> **Text section**:
The Physics of Baseball

There are two main areas in the game of baseball where physics play a major role: pitching and hitting. When a pitcher pitches a baseball, it must travel sixty feet and six inches to reach home plate.  As a former pitcher, the importance of a focused windup was always preached to me.  When a pitcher goes into his wind up he attempts to use his body to its best ability in order to provide a high amount of energy to the ball.  A fundamentally sound wind up requires a pitcher to produce a motion that involves the biomechanical principal known as “sequential summation of movement”. (1) This principal suggests that the largest body masses must move first, followed by the smaller ones. (2) In a pitcher’s wind up, his first move is to step back, creating a weight shift through his legs.  He then rotates his hips, lifts his legs, and thrusts his body forward.  The pitcher pointing his shoulder, pumping his arms and flicking his wrist follows up the use of his larger body masses.  How hard a pitch is thrown is most greatly effected by the power generated in the pitcher’s legs and his use of proper arm trajectory.

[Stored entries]
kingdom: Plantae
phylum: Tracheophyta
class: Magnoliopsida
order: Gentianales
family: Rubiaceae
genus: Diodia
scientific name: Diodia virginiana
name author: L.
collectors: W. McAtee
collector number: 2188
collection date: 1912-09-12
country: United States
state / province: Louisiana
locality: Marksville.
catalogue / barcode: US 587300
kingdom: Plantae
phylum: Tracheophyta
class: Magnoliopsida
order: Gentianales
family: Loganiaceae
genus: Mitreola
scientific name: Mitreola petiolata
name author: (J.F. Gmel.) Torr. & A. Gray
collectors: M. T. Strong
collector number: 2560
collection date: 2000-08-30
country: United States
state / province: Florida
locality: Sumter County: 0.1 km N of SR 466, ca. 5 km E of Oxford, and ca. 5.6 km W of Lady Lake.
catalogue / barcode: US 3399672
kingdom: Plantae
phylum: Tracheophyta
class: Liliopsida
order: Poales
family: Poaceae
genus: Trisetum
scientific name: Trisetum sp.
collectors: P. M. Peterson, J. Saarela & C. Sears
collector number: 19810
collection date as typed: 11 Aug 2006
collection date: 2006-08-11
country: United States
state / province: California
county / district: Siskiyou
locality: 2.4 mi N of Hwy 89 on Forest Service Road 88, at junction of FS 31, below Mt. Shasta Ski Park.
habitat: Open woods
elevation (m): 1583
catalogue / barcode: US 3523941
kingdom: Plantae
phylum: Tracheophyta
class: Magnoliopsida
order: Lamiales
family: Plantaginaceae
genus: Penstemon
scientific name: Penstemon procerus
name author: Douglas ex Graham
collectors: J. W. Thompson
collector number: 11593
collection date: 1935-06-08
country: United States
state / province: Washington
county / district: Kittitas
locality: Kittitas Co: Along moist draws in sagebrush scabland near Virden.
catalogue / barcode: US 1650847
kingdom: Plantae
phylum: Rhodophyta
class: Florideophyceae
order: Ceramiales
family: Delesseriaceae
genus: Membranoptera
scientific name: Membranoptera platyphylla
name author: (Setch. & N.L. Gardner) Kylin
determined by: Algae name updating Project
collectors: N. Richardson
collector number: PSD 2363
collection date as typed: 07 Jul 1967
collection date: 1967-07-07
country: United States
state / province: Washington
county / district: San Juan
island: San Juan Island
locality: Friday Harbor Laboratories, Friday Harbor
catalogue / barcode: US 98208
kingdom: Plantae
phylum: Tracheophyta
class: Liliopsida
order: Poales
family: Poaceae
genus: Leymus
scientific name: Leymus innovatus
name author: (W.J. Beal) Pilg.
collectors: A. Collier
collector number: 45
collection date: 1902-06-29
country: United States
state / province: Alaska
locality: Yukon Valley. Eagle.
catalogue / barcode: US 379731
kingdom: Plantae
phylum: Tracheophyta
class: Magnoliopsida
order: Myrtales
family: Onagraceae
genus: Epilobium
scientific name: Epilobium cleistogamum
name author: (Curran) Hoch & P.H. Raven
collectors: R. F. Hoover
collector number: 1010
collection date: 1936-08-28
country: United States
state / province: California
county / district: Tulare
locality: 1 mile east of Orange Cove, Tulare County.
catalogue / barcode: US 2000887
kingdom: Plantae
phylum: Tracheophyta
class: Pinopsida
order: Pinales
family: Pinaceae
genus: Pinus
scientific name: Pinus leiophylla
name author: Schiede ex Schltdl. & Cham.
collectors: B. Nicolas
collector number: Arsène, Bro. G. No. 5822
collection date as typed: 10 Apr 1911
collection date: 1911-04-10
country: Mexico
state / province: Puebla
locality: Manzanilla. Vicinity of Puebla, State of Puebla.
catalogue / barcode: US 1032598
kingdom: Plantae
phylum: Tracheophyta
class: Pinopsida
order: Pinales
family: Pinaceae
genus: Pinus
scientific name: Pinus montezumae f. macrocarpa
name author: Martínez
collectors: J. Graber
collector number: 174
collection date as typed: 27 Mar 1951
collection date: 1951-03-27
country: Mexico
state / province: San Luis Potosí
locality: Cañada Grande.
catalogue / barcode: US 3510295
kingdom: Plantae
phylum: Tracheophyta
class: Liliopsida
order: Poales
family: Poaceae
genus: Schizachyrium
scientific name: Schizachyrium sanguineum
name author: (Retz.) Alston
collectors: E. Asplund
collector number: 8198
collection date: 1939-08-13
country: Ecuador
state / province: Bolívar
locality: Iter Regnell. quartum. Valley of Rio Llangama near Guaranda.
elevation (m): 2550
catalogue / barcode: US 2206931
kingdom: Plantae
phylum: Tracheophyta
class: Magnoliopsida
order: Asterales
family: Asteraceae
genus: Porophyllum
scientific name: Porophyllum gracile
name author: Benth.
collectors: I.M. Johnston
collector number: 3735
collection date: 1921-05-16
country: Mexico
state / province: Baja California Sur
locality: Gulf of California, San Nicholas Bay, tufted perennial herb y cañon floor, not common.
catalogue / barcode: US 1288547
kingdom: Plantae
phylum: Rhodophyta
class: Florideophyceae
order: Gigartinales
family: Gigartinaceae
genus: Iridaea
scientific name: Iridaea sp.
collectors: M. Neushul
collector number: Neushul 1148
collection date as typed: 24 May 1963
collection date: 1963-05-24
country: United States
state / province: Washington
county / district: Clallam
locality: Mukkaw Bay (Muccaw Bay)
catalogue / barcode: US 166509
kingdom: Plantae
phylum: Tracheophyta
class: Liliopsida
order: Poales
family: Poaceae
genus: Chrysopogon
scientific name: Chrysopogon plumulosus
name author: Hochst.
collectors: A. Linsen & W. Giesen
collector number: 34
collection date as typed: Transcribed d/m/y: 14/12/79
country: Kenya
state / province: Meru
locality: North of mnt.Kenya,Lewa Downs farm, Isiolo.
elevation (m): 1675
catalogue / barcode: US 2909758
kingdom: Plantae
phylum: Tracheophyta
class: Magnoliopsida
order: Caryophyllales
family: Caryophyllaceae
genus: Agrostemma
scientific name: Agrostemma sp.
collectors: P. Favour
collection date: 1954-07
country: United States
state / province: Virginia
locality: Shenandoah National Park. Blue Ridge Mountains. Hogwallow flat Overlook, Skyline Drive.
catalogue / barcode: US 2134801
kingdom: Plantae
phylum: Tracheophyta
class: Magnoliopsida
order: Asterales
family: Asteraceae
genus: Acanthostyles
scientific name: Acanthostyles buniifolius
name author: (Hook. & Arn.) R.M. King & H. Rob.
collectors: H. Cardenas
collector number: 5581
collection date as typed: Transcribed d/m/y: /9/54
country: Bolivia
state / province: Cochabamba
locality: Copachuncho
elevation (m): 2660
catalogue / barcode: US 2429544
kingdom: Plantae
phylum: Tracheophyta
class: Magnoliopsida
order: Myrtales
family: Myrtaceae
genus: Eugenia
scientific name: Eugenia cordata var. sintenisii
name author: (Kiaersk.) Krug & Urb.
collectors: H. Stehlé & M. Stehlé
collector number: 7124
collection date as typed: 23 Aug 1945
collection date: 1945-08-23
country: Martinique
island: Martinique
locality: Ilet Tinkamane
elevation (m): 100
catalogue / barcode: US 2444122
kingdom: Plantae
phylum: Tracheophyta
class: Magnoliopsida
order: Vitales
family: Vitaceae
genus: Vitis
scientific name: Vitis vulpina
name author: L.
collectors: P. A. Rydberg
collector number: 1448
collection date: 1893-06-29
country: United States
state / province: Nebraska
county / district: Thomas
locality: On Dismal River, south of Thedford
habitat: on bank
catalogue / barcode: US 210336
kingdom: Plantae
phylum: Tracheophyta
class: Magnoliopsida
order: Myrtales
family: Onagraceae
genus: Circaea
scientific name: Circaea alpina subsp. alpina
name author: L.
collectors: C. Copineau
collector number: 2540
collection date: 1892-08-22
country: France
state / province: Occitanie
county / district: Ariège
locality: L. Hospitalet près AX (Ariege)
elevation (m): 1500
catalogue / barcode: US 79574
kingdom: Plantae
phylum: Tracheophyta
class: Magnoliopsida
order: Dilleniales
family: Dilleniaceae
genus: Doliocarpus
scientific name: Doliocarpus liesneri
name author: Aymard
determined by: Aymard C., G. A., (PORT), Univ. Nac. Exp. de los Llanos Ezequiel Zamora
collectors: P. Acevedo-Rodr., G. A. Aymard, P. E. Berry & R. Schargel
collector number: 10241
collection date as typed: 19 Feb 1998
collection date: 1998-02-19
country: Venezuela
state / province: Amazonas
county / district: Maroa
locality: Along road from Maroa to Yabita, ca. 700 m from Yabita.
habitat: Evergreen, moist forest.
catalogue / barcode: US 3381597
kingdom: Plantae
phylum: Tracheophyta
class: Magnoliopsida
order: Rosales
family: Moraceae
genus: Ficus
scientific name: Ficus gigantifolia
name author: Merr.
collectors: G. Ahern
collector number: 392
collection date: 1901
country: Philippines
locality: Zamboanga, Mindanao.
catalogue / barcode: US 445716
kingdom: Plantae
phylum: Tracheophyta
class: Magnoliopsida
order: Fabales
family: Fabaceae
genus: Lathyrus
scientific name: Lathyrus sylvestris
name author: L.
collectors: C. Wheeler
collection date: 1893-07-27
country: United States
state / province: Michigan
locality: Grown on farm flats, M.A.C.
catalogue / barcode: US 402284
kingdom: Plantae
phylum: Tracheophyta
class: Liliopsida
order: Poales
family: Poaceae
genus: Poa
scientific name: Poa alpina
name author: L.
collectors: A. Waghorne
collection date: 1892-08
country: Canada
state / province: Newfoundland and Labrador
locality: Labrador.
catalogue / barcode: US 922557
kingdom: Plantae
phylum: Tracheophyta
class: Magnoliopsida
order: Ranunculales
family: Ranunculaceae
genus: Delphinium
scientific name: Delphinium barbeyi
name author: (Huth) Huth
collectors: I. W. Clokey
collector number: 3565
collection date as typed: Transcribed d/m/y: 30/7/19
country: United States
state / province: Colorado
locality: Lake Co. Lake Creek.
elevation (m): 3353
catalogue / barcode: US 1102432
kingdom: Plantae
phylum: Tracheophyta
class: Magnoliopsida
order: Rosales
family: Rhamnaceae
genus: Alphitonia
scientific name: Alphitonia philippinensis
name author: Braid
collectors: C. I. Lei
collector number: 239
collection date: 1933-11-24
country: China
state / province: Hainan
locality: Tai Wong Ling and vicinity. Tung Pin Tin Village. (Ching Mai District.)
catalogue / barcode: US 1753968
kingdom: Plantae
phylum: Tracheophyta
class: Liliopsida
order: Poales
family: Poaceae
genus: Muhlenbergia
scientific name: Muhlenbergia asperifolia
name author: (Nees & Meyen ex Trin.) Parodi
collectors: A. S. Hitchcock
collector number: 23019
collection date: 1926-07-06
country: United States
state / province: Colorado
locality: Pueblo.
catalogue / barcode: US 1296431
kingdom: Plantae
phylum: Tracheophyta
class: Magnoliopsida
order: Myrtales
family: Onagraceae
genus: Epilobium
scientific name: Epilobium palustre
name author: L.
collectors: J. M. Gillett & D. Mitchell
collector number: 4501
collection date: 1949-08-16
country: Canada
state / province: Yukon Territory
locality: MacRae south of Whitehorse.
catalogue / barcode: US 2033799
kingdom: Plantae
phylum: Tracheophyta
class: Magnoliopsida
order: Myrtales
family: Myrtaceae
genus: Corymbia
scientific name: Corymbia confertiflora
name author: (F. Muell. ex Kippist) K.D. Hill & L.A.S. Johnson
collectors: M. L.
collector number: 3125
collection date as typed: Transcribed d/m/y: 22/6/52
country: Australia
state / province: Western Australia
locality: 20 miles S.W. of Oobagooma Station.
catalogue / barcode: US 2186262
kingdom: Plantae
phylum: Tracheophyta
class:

> **Your tasks**:
a: Reproduce the passage on the physics of baseball in full, word for word.
b: From the listing, write out the stretch from the line containing "collector number: 34" through the line containing "scientific name: Agrostemma sp.", with both of those lines included.
The listing has no connection to the passage on the physics of baseball.

> **Task answers**:
a:
The Physics of Baseball

There are two main areas in the game of baseball where physics play a major role: pitching and hitting. When a pitcher pitches a baseball, it must travel sixty feet and six inches to reach home plate.  As a former pitcher, the importance of a focused windup was always preached to me.  When a pitcher goes into his wind up he attempts to use his body to its best ability in order to provide a high amount of energy to the ball.  A fundamentally sound wind up requires a pitcher to produce a motion that involves the biomechanical principal known as “sequential summation of movement”. (1) This principal suggests that the largest body masses must move first, followed by the smaller ones. (2) In a pitcher’s wind up, his first move is to step back, creating a weight shift through his legs.  He then rotates his hips, lifts his legs, and thrusts his body forward.  The pitcher pointing his shoulder, pumping his arms and flicking his wrist follows up the use of his larger body masses.  How hard a pitch is thrown is most greatly effected by the power generated in the pitcher’s legs and his use of proper arm trajectory.

b:
collector number: 34
collection date as typed: Transcribed d/m/y: 14/12/79
country: Kenya
state / province: Meru
locality: North of mnt.Kenya,Lewa Downs farm, Isiolo.
elevation (m): 1675
catalogue / barcode: US 2909758
kingdom: Plantae
phylum: Tracheophyta
class: Magnoliopsida
order: Caryophyllales
family: Caryophyllaceae
genus: Agrostemma
scientific name: Agrostemma sp.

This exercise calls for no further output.